Text section:
-- start --
Re: [PATCH 6/8] lazy tlb: shoot lazies, a non-refcounting lazy tlb option

2020-11-29 Thread Andy Lutomirski
On Sat, Nov 28, 2020 at 7:54 PM Andy Lutomirski  wrote:
>
> On Sat, Nov 28, 2020 at 8:02 AM Nicholas Piggin  wrote:
> >
> > On big systems, the mm refcount can become highly contented when doing
> > a lot of context switching with threaded applications (particularly
> > switching between the idle thread and an application thread).
> >
> > Abandoning lazy tlb slows switching down quite a bit in the important
> > user->idle->user cases, so so instead implement a non-refcounted scheme
> > that causes __mmdrop() to IPI all CPUs in the mm_cpumask and shoot down
> > any remaining lazy ones.
> >
> > Shootdown IPIs are some concern, but they have not been observed to be
> > a big problem with this scheme (the powerpc implementation generated
> > 314 additional interrupts on a 144 CPU system during a kernel compile).
> > There are a number of strategies that could be employed to reduce IPIs
> > if they turn out to be a problem for some workload.
>
> I'm still wondering whether we can do even better.
>

Hold on a sec.. __mmput() unmaps VMAs, frees pagetables, and flushes
the TLB.  On x86, this will shoot down all lazies as long as even a
single pagetable was freed.  (Or at least it will if we don't have a
serious bug, but the code seems okay.  We'll hit pmd_free_tlb, which
sets tlb->freed_tables, which will trigger the IPI.)  So, on
architectures like x86, the shootdown approach should be free.  The
only way it ought to have any excess IPIs is if we have CPUs in
mm_cpumask() that don't need IPI to free pagetables, which could
happen on paravirt.
-- end --
Instructions to follow: Write the next part of the mailing-list reply on lazy TLB shootdown, starting after its final sentence. The entries that follow have no connection to the mailing-list thread above.

Dataset extract:
-- start --
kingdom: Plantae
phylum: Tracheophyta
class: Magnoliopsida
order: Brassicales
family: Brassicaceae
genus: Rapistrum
-- end --
Output below:
Can you try to figure out why you saw any increase in IPIs?  It would
be nice if we can make the new code unconditional.


Re: [PATCH 6/8] lazy tlb: shoot lazies, a non-refcounting lazy tlb option

2020-11-28 Thread Andy Lutomirski
On Sat, Nov 28, 2020 at 8:02 AM Nicholas Piggin  wrote:
>
> On big systems, the mm refcount can become highly contented when doing
> a lot of context switching with threaded applications (particularly
> switching between the idle thread and an application thread).
>
> Abandoning lazy tlb slows switching down quite a bit in the important
> user->idle->user cases, so so instead implement a non-refcounted scheme
> that causes __mmdrop() to IPI all CPUs in the mm_cpumask and shoot down
> any remaining lazy ones.
>
> Shootdown IPIs are some concern, but they have not been observed to be
> a big problem with this scheme (the powerpc implementation generated
> 314 additional interrupts on a 144 CPU system during a kernel compile).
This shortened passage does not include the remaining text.